Abbiamo parlato di strada da intraprendere. Con ciò si intende sempre un lavoro che garantisca il sacrosanto pane quotidiano con relativo companatico; ma tu non appartieni a quei rarissimi fortunati che riescono ad abbinare stipendio e passione. Per te tutto quanto riuscisti a dare alle tue esigenze fu il cosiddetto tempo libero, e mai potesti uscire dalle sue strettoie. A tuo avviso esso trascorreva troppo in fretta, per questo non ne sprecasti mai nemmeno una goccia, trascorrendolo chiuso in una stanza, lontano dal rumore del mondo. E ti sforzavi di sentirti fortunato; spesso, anzi, ne eri realmente convinto: lo scibile umano non ha limiti, per la qual ragione non ti sarebbe mai venuto a mancare uno scopo, una ragione di vita. E quanta pena provavi per coloro che avevano scelto come lavoro-carriera lo sfruttamento della loro avvenenza, del loro fascino. La bellezza, si dice, è un prestito che, piuttosto prima che poi, bisogna restituire, e mai in modo indolore; mentre i libri e l’arte, sotto tutte le sue forme, il sapere in genere è una fonte inesauribile, sempre pronta a dissetarti.

Quale abbaglio! non per il concetto in sé poiché quello è assiomatico, ma per il fatto che nella tua cecità, non collegasti mai la facoltà cognitiva all’età che avanza; non ti sfiorò mai il pensiero che tali facoltà ed età sono inversamente proporzionali.

Ne prendesti coscienza quasi all’improvviso e fu scioccante. Frattanto ti eri accorto (ma ancora non t’importava più di tanto) che il mondo, pian piano, ti girava le spalle.

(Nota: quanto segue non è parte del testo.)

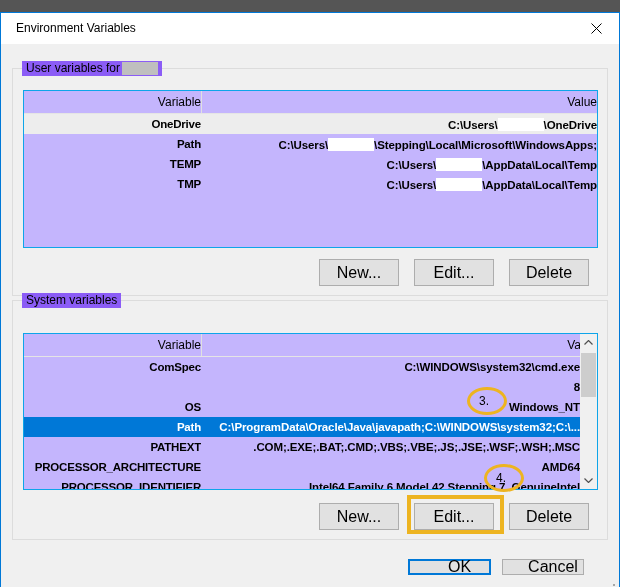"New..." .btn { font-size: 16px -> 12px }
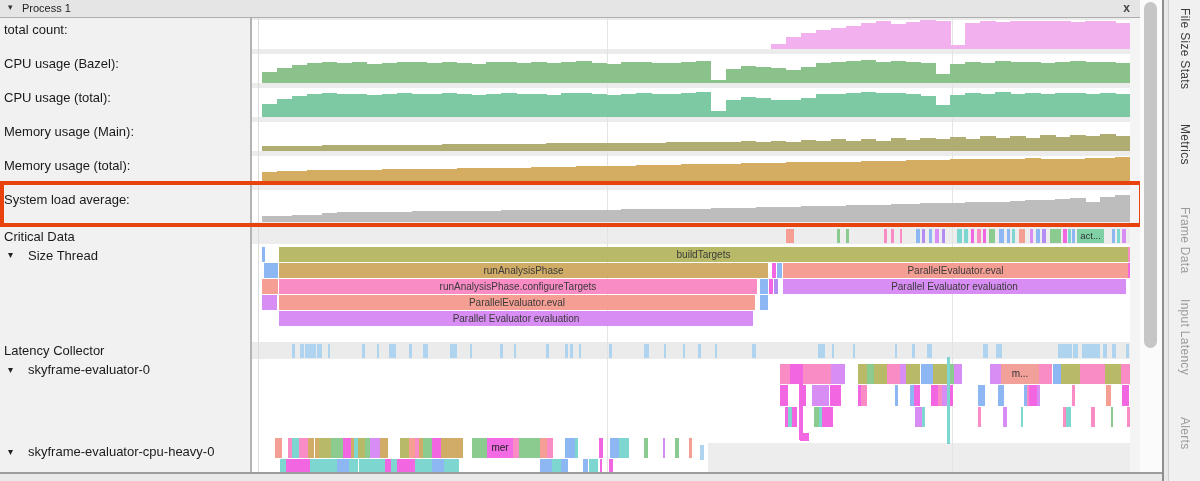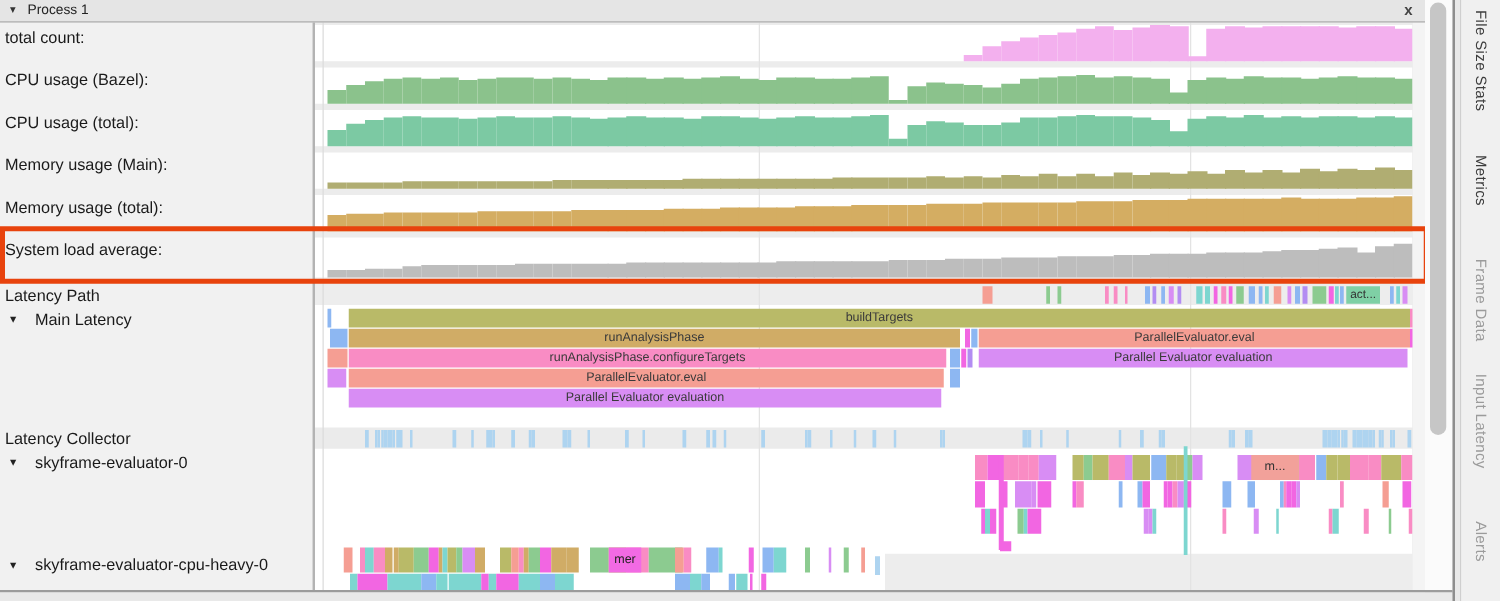"Latency Path" div { text: Latency Path -> Critical Data }
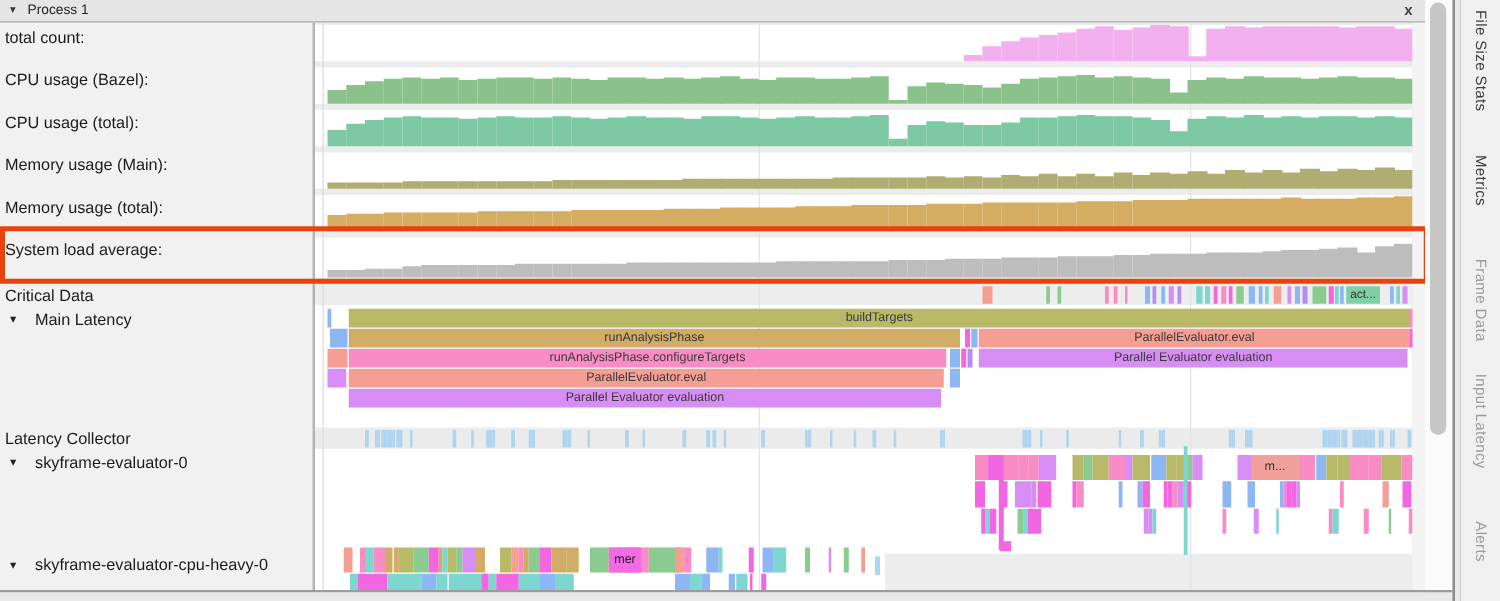"Main Latency" div { text: Main Latency -> Size Thread }
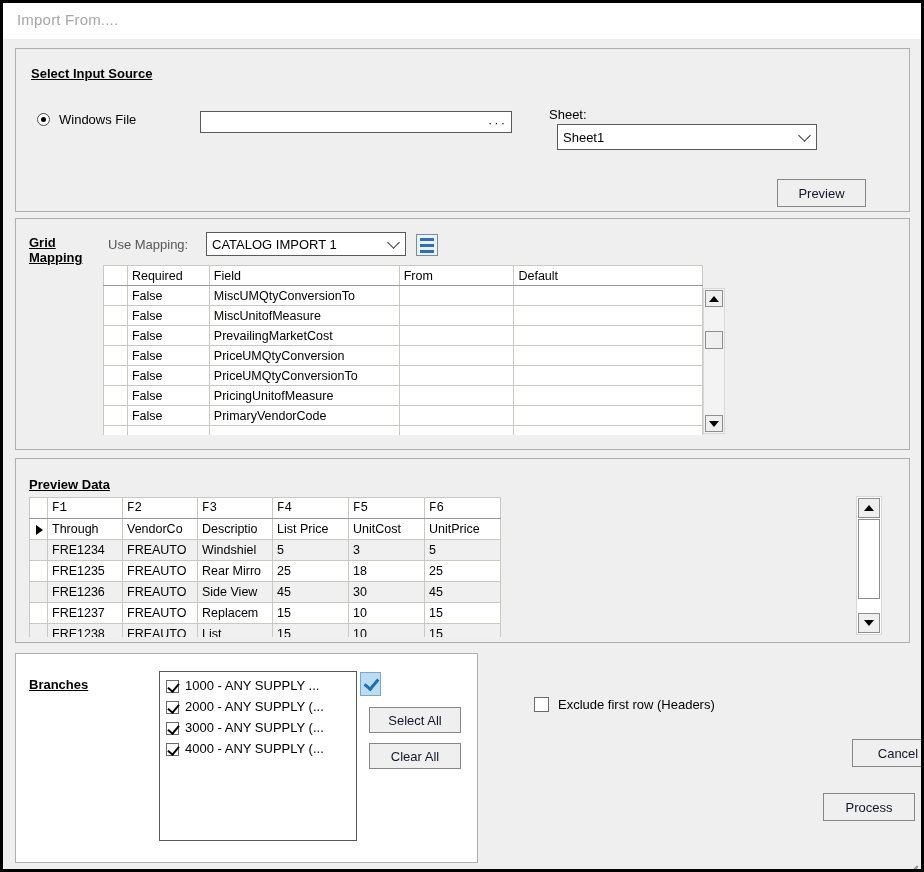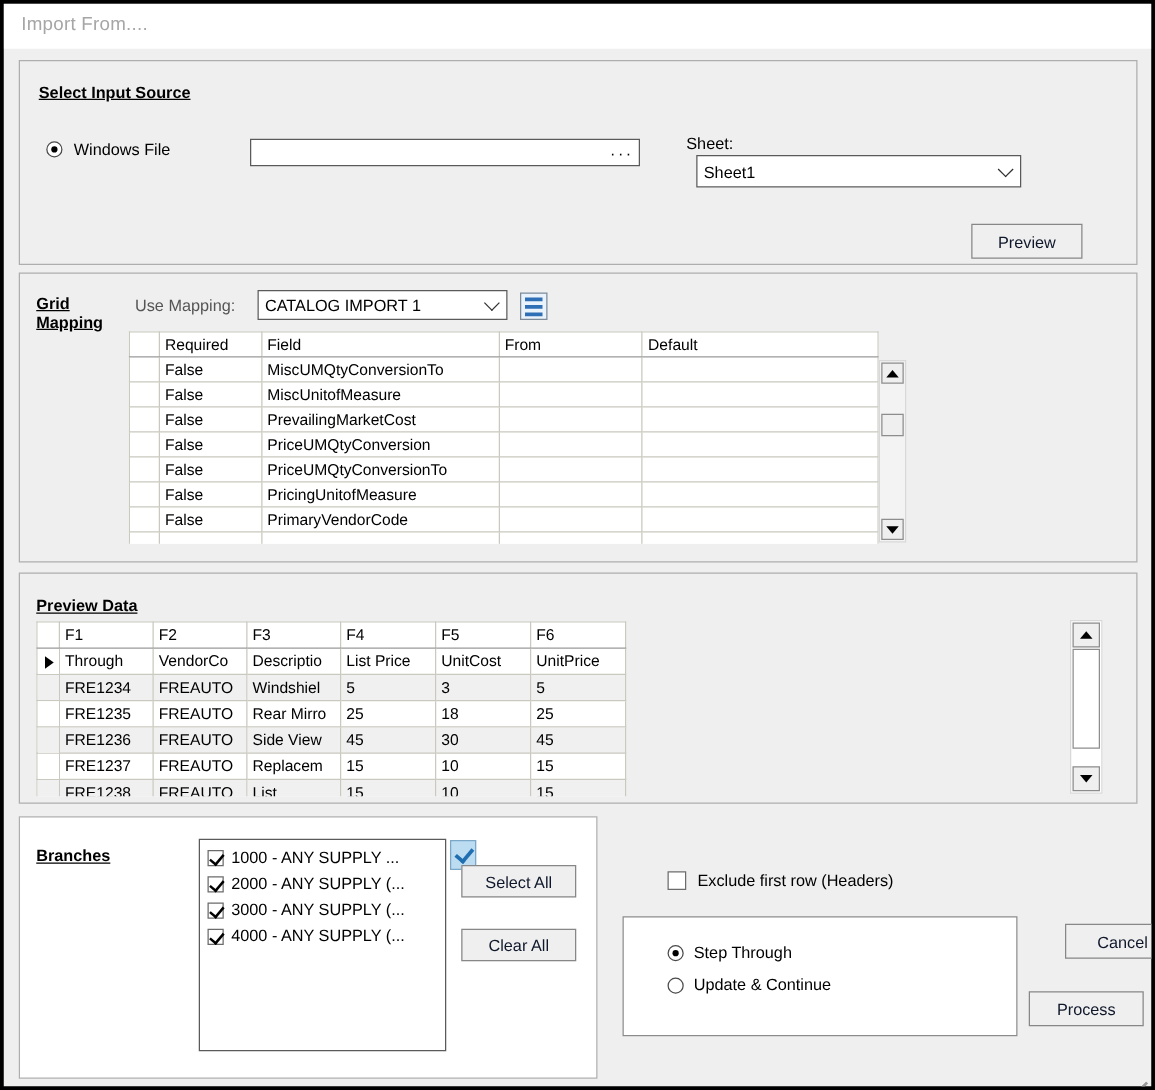"F1" table.pgrid th { font-family: none -> Liberation Mono, monospace }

I pedanti non sono benvoluti poiché non saranno mai “di grande compagnia” e, non sempre accettabili, come il simpatico “Riccardo che da solo gioca al biliardo”.

In tal modo arriva il momento in cui i “belli”sono costretti a restituire il prestito. Che cosa possono fare, a questo punto, se non fracassare tutti gli specchi di casa ed isolarsi per nascondere il loro sfacelo? E alle “menti” invece, che cosa resta da fare? Gli artisti in genere (anche quelli sconosciuti) e gli assetati di sapere, dovrebbero bruciare tutti i loro libri, distruggere le loro opere. Vien da chiedersi quanti di loro abbiano tale coraggio. E se anche così fosse la situazione non cambierebbe di un ette. Per nessuna delle due categorie.

E qui, a conclusione, sembra opportuna una frase che tutti, almeno una volta nella vita, abbiamo mormorato con le nostre parole: “Mi dica un po’, pastore, dove sta scritto che la vita debba avere un senso?” – (Eduard von Keyserling, Il castello di Dumala, Milano, Markos y Markos, 2005, pag. 31).